Остается только улица, а это хуже всего. Вы, мужики, как-нибудь справитесь. Тебе-то, колдуну, вообще переживать не о чем. Отец и брат пойдут в грузчики или наемники, а мне придется несладко. Теперь замуж точно не возьмут, а старая дева — позор для всего рода.
Но знаешь что? — в зеленых глазах блеснула ярость. — Я лучше убью себя, потому что смерть всяко краше бесчестья. Так что если не знаешь, где взять столько денег — просто застрели меня.
— Не вешай нос раньше времени, — улыбнулся, не без интереса разглядывая маленький вздернутый носик — очень красивый, как и все остальное. — Лучше расскажи, как нынче обстоят дела с ценами, а то я совсем от жизни отстал в своих траншеях. Вот, например, та машина, на которой приехали Хмельницкие — сколько она стоит?
— Тысячи полторы, — девушка пожала плечами. — Как договоришься. А что, решил заняться угоном?
— Как можно? — поднял ладони. — Я же слово дал. Просто прикидываю, с чего лучше начать.
— Например, с отметки в Академии, — внезапно раздался властный голос.
И в комнату вошла незнакомая женщина, появившись словно из ниоткуда.

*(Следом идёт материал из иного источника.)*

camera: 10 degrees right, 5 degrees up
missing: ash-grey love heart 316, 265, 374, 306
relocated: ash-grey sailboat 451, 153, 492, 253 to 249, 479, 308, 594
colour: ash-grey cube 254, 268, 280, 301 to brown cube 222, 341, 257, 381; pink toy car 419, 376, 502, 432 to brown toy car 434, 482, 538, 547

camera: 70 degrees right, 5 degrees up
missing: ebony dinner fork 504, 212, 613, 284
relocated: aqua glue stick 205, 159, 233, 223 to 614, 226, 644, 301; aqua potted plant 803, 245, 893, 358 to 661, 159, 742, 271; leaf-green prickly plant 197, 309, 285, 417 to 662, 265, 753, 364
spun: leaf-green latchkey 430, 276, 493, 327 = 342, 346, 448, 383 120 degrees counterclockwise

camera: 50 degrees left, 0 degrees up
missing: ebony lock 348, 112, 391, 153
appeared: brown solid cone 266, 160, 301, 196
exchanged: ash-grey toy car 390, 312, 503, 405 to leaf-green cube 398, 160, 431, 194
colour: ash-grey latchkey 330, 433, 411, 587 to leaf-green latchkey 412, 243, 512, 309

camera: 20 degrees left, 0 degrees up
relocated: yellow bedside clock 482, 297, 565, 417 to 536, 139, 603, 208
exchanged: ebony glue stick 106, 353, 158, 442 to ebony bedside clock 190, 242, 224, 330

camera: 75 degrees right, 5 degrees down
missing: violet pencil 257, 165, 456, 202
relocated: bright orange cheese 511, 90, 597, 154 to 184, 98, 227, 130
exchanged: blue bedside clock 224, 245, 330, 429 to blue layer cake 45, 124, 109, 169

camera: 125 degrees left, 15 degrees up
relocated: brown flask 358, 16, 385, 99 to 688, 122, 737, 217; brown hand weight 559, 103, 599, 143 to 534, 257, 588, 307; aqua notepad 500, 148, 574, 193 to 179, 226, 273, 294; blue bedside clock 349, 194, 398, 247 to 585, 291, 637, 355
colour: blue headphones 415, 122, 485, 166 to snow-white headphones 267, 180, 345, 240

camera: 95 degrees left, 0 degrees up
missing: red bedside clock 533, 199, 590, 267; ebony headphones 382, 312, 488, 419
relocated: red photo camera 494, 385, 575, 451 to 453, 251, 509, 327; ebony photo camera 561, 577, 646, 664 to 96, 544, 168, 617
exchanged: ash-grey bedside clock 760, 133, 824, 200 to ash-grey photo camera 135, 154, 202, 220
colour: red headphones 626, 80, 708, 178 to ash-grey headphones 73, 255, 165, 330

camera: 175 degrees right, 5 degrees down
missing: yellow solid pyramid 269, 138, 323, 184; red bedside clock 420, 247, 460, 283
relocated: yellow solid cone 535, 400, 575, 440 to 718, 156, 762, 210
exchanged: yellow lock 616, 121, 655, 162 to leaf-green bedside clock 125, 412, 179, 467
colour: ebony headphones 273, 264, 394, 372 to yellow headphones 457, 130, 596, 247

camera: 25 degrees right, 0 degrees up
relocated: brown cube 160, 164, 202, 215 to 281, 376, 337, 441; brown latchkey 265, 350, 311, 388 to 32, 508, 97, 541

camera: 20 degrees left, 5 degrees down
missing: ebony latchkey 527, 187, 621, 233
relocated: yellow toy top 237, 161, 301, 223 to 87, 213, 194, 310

Длинные иссиня-черные волосы, того же цвета платье с глубоким вырезом, узкое моложавое лицо и пронзительные янтарные глаза.
При появлении странной гостьи Афина вскочила, как ужаленная, и вытянулась, точно рядовой перед генералом.
— Магистр Распутина?! — в изумлении выдохнула сестра. — Простите за беспорядок, мы вас не ждали!